Ada ribuan orang Malaysia yang berada di Indonesia. Mereka bekerja atau sekolah. Ada banyak mahasiswa Fak. Kedokteran Udayana yang berasal dari Malaysia, terutama keturunan India. Jumlahnya lebih dari 100 yang tersebar di berbagai angkatan. Beberapa di antara mereka katakan, jauh lebih menyenangkan situasi dan kondisi di Indonesia, sehingga kami pilih belajar disini. Namun, tidak etis bahas berbagai bentuk perlakuan yang bahkan mereka anggap tidak adil, yang mereka dapatkan di Malaysia, negara asal mereka sendiri, dimana mereka lahir di sana... Bukan tidak mungkin, asumsi seorang sahabat yang katakan, lima tahun ke depan, dalam setiap keluarga india yang berasal dari Malaysia, terdapat seorang dokter, akan dapat tercipta. Sedangkan kita? Masih berkutat pada tataran berbicara belaka. Mereka ini pula, bocoran info lain katakan, untuk tahun 2005 saja, dihasilkan 3,7 milyar sumbangan dari mahasiswa baru fakultas kedokteran. Tahun 2007 dan 2008 turun dibawah 3 milyar karena situasi krisis. Dana ini digunakan untuk membangun gedung fakultas kedokteran UNUD yang berdiri megah beserta berbagai fasilitasnya.

So, Indonesia dan Malaysia adalah bangsa yang se rumpun. Dengan segala yang kita anggap kejelekan dan kelicikan mereka, mereka punya kelebihan untuk manfaatkan itu semua, perpecahan di antar kita, ketidaksiapan kita untuk patenkan, sikap tenggangrasa tinggi terhadap orang dan bangsa lain, kurangnya program-program berkelanjutan untuk jangka panjang terhadap perkembangan kebudayaan kita, pengemasan produk yang menarik sehingga bisa melestarikan adat istiadat dan budaya kita sendiri dan juga diterima wisatawan, penerapan standar perlakuan (dengan standar baku, reliable, valid, sanksi, norma) sehingga bisa dihargai bangsa sendiri dan bangsa lainnya.

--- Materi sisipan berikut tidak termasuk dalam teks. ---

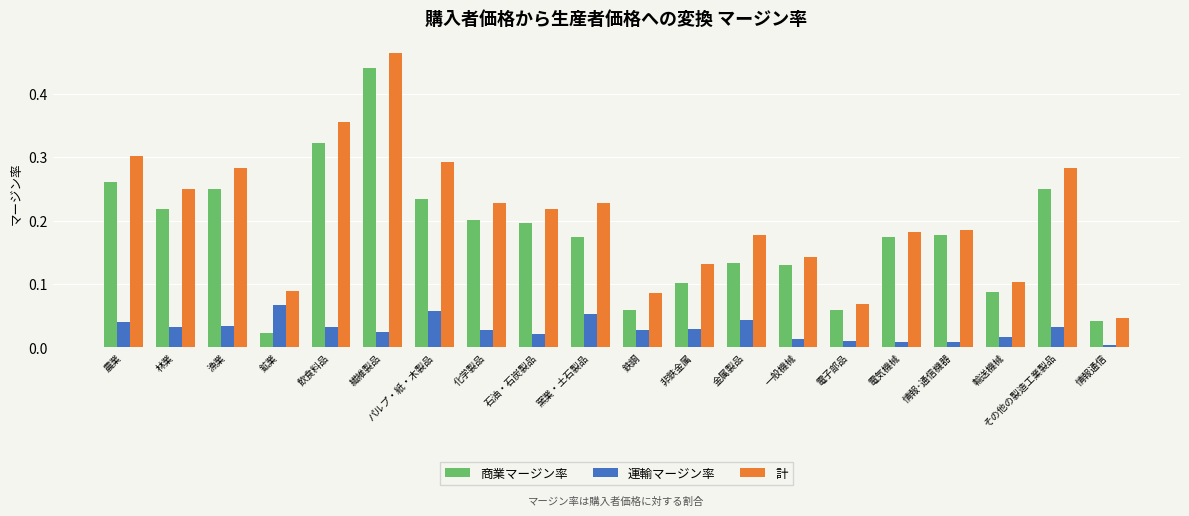

Which category has the highest value across all series?

繊維製品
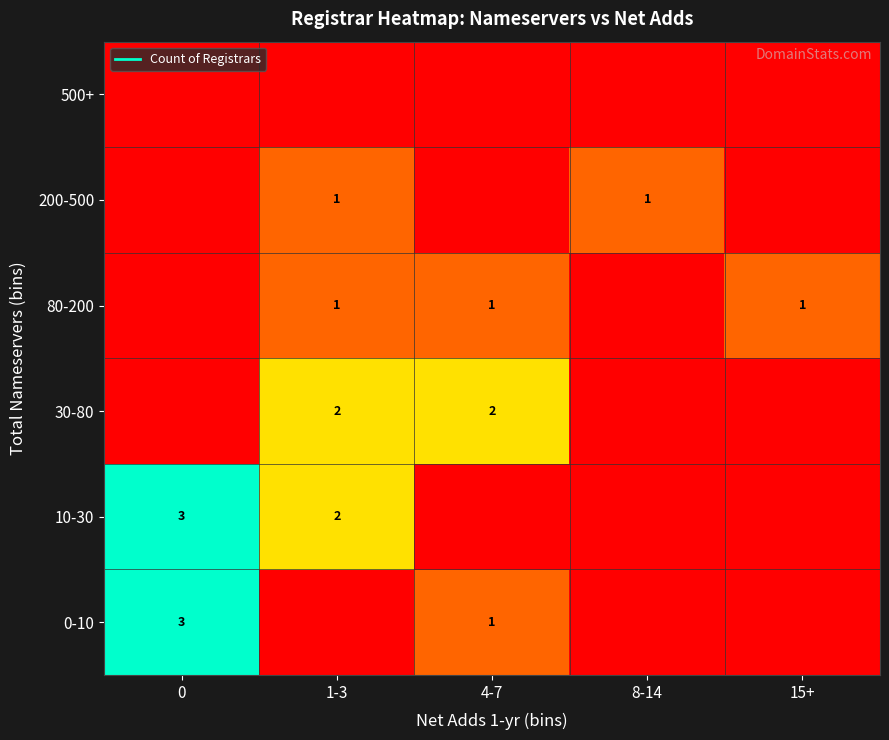

How many distinct data groups are displayed?

6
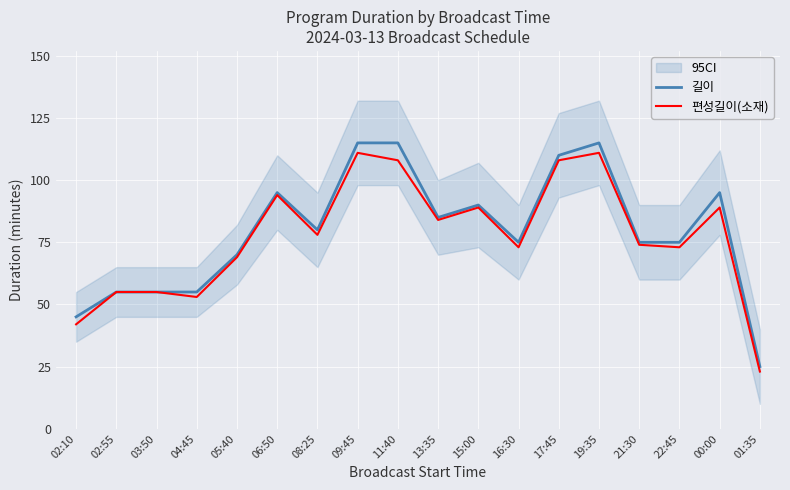

Does the chart display data point markers on the line(s)?

No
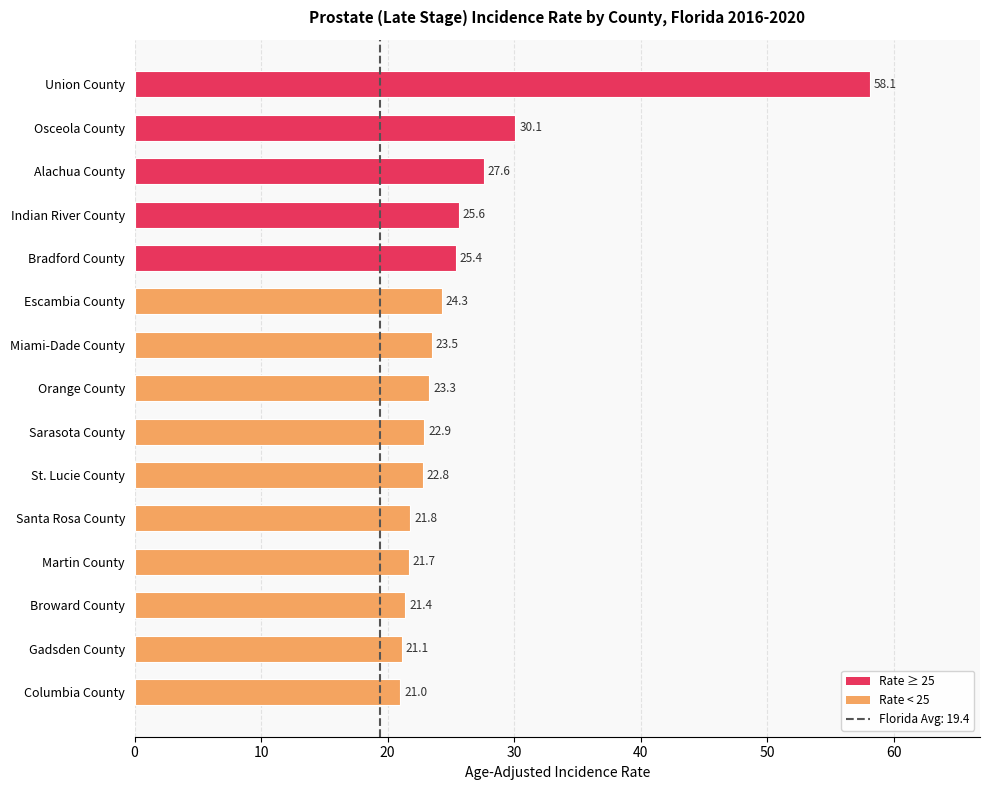

What position from the top is Osceola County?

2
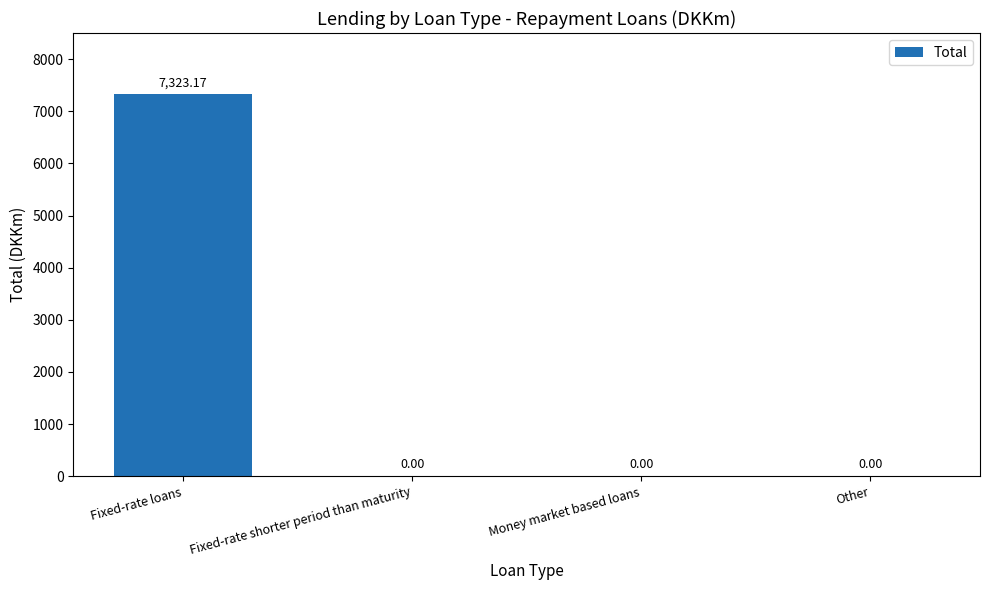

What is the maximum value shown in the chart?

7323.2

Tari Pendet hanya nama, tapi ini adalah sebuah tarian Bali, ada penciptanya, ada fungsinya, ada maknanya. Ini mencerminkan harkat dan martabat sebuah bangsa, jati diri bangsa Indonesia. Bukan hanya perjuangan segelintir orang. Perlu trik untuk dihargai, untuk bertahan lama. Bukan hanya saling caci atau ber keluh kesah, dan saling serang. Bukankah, sistematika dan aplikasi sempurna akan lebih menungkinkan bertahan lama?

1 komentar:

  1. Saya dengar di berita terakhir, Discovery Channel yang selama ini menyiarkan iklan Malaysia Anigmatic telah menghentikan penayangan iklan tersebut.

    Jika memang tidak tegas, bangsa kita menjadi mudah tertindas, walau tidak secara fisik.